** PROBLEM REQUIREMENTS **
Once you reach the line containing "left eye: (75, 77)" in the entries below, write out that line and each one after it down to the line containing "left wrist: (56, 89)", exactly and with nothing added.

○ ○ ○

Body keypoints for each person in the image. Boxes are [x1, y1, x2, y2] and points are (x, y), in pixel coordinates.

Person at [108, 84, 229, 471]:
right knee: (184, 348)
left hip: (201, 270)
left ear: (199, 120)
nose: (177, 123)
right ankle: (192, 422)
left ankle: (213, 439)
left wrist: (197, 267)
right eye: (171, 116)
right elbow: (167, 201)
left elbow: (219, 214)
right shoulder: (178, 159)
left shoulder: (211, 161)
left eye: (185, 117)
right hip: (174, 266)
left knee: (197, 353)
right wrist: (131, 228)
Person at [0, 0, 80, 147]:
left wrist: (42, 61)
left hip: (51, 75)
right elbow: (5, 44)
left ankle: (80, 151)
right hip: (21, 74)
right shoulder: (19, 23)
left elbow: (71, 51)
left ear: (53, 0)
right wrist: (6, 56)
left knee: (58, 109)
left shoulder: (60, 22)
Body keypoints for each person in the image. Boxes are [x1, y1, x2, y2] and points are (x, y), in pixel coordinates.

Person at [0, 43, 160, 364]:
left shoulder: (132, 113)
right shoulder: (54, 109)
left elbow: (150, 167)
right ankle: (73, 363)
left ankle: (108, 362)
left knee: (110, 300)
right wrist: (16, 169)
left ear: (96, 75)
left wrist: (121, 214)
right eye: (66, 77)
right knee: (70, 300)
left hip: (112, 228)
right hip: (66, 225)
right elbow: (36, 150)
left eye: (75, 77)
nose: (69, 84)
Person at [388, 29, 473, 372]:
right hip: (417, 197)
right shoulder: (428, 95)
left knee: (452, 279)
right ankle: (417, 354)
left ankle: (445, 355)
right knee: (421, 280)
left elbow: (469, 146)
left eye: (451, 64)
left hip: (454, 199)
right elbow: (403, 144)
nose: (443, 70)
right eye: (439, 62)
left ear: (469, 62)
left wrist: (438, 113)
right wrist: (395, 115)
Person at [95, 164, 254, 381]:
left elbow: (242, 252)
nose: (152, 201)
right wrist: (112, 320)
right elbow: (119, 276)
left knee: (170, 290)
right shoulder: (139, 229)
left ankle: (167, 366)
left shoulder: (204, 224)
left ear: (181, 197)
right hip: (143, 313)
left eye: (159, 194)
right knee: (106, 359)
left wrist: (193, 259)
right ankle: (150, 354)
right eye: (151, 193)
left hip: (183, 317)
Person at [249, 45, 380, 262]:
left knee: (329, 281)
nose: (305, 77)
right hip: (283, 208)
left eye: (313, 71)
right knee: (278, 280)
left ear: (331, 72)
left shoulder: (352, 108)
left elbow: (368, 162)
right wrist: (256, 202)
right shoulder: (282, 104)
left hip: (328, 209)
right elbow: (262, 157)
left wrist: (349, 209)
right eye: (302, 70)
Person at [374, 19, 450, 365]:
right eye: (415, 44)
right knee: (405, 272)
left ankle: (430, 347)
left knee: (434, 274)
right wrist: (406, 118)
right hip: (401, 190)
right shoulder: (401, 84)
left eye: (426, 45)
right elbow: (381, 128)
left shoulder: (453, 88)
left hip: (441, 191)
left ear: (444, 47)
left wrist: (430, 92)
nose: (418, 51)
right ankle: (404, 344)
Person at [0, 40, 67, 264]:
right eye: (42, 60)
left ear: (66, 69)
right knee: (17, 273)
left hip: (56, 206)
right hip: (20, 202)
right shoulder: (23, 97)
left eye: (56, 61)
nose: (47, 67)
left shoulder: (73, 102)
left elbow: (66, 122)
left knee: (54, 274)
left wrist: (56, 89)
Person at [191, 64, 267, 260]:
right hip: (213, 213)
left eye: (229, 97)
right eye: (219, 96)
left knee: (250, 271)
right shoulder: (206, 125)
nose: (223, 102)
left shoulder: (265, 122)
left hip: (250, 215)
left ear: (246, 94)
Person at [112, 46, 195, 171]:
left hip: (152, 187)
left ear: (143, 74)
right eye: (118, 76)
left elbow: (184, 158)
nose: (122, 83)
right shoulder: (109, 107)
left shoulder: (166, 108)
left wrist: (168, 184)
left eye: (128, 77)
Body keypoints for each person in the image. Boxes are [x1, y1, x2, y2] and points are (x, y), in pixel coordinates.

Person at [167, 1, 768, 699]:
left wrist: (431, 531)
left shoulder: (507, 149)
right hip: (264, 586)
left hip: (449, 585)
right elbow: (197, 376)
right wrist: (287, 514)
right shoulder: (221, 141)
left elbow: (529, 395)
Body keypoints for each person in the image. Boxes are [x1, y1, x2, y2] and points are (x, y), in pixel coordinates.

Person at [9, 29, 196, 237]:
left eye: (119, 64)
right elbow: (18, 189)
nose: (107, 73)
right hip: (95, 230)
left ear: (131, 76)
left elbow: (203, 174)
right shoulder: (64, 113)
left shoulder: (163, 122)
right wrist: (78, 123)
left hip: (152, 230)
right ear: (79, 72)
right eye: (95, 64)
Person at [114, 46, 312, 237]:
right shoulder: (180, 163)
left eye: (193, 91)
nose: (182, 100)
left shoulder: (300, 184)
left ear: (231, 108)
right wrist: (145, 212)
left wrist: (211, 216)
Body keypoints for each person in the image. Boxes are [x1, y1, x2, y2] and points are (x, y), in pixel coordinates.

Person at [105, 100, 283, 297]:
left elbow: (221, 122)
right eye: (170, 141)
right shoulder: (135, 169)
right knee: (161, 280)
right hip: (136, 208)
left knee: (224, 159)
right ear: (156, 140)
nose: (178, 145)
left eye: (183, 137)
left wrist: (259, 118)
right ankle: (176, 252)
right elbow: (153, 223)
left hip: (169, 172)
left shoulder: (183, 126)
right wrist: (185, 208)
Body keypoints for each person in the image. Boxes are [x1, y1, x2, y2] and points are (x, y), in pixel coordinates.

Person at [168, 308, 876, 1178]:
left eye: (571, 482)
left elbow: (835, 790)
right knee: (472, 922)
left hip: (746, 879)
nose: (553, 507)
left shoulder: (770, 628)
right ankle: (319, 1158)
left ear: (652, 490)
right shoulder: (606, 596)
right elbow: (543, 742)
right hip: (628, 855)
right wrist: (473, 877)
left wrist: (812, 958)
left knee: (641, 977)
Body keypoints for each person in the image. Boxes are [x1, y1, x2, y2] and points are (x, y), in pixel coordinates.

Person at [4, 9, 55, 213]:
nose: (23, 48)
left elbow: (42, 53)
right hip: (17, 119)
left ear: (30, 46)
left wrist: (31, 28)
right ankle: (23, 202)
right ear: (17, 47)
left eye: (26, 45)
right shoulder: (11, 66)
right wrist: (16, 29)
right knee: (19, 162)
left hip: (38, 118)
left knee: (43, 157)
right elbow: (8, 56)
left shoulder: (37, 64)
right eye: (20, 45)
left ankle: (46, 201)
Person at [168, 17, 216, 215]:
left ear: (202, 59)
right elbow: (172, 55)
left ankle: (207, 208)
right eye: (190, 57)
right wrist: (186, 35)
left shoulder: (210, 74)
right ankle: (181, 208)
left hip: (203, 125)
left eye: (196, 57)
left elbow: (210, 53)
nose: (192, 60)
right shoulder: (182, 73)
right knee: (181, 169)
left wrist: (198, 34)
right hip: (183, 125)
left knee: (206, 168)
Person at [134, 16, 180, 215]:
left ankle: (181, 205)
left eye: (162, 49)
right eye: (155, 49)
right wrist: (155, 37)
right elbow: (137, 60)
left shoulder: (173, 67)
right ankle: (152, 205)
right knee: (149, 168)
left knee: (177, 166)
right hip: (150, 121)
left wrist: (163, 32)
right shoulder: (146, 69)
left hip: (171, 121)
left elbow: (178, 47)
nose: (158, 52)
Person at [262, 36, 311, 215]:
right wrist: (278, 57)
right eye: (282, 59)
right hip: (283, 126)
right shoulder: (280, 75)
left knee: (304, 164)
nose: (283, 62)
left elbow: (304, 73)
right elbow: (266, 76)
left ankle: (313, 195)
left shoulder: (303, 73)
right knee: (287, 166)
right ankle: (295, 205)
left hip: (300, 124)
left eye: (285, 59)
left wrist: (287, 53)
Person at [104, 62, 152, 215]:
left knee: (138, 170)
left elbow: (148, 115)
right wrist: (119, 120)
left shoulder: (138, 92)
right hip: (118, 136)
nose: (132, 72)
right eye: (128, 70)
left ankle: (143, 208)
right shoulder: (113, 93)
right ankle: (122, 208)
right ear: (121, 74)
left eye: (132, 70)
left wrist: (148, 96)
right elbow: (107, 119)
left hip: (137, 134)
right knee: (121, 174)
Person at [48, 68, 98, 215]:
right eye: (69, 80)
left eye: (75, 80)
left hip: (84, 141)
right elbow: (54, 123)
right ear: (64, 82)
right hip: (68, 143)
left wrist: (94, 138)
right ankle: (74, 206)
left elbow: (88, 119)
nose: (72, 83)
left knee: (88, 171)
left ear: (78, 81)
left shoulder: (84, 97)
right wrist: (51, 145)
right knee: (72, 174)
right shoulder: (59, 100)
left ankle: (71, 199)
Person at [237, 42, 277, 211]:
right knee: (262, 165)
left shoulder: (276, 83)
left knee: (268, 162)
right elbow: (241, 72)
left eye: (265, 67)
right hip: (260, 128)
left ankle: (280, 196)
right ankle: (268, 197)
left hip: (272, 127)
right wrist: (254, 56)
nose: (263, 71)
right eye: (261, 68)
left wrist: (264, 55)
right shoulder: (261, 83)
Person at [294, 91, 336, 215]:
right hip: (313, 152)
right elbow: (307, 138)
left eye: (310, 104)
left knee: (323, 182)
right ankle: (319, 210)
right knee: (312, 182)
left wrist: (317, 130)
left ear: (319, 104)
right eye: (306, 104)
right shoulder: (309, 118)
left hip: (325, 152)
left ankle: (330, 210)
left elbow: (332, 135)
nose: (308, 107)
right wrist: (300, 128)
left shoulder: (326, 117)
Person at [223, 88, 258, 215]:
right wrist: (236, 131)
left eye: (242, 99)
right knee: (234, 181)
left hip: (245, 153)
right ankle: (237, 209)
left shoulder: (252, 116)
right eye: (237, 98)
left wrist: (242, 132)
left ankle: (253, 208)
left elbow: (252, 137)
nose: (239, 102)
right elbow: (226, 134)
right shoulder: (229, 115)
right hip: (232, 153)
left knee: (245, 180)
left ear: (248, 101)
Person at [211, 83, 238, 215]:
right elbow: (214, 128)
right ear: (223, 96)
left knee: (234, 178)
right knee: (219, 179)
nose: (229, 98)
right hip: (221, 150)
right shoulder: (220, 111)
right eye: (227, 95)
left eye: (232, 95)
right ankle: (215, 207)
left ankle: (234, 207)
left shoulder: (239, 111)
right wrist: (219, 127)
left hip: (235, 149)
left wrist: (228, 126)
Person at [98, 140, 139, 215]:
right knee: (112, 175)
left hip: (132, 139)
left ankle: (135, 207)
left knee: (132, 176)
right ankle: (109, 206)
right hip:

○ ○ ○

** WRITTEN REPLY **
left eye: (75, 77)
nose: (69, 84)
Person at [388, 29, 473, 372]:
right hip: (417, 197)
right shoulder: (428, 95)
left knee: (452, 279)
right ankle: (417, 354)
left ankle: (445, 355)
right knee: (421, 280)
left elbow: (469, 146)
left eye: (451, 64)
left hip: (454, 199)
right elbow: (403, 144)
nose: (443, 70)
right eye: (439, 62)
left ear: (469, 62)
left wrist: (438, 113)
right wrist: (395, 115)
Person at [95, 164, 254, 381]:
left elbow: (242, 252)
nose: (152, 201)
right wrist: (112, 320)
right elbow: (119, 276)
left knee: (170, 290)
right shoulder: (139, 229)
left ankle: (167, 366)
left shoulder: (204, 224)
left ear: (181, 197)
right hip: (143, 313)
left eye: (159, 194)
right knee: (106, 359)
left wrist: (193, 259)
right ankle: (150, 354)
right eye: (151, 193)
left hip: (183, 317)
Person at [249, 45, 380, 262]:
left knee: (329, 281)
nose: (305, 77)
right hip: (283, 208)
left eye: (313, 71)
right knee: (278, 280)
left ear: (331, 72)
left shoulder: (352, 108)
left elbow: (368, 162)
right wrist: (256, 202)
right shoulder: (282, 104)
left hip: (328, 209)
right elbow: (262, 157)
left wrist: (349, 209)
right eye: (302, 70)
Person at [374, 19, 450, 365]:
right eye: (415, 44)
right knee: (405, 272)
left ankle: (430, 347)
left knee: (434, 274)
right wrist: (406, 118)
right hip: (401, 190)
right shoulder: (401, 84)
left eye: (426, 45)
right elbow: (381, 128)
left shoulder: (453, 88)
left hip: (441, 191)
left ear: (444, 47)
left wrist: (430, 92)
nose: (418, 51)
right ankle: (404, 344)
Person at [0, 40, 67, 264]:
right eye: (42, 60)
left ear: (66, 69)
right knee: (17, 273)
left hip: (56, 206)
right hip: (20, 202)
right shoulder: (23, 97)
left eye: (56, 61)
nose: (47, 67)
left shoulder: (73, 102)
left elbow: (66, 122)
left knee: (54, 274)
left wrist: (56, 89)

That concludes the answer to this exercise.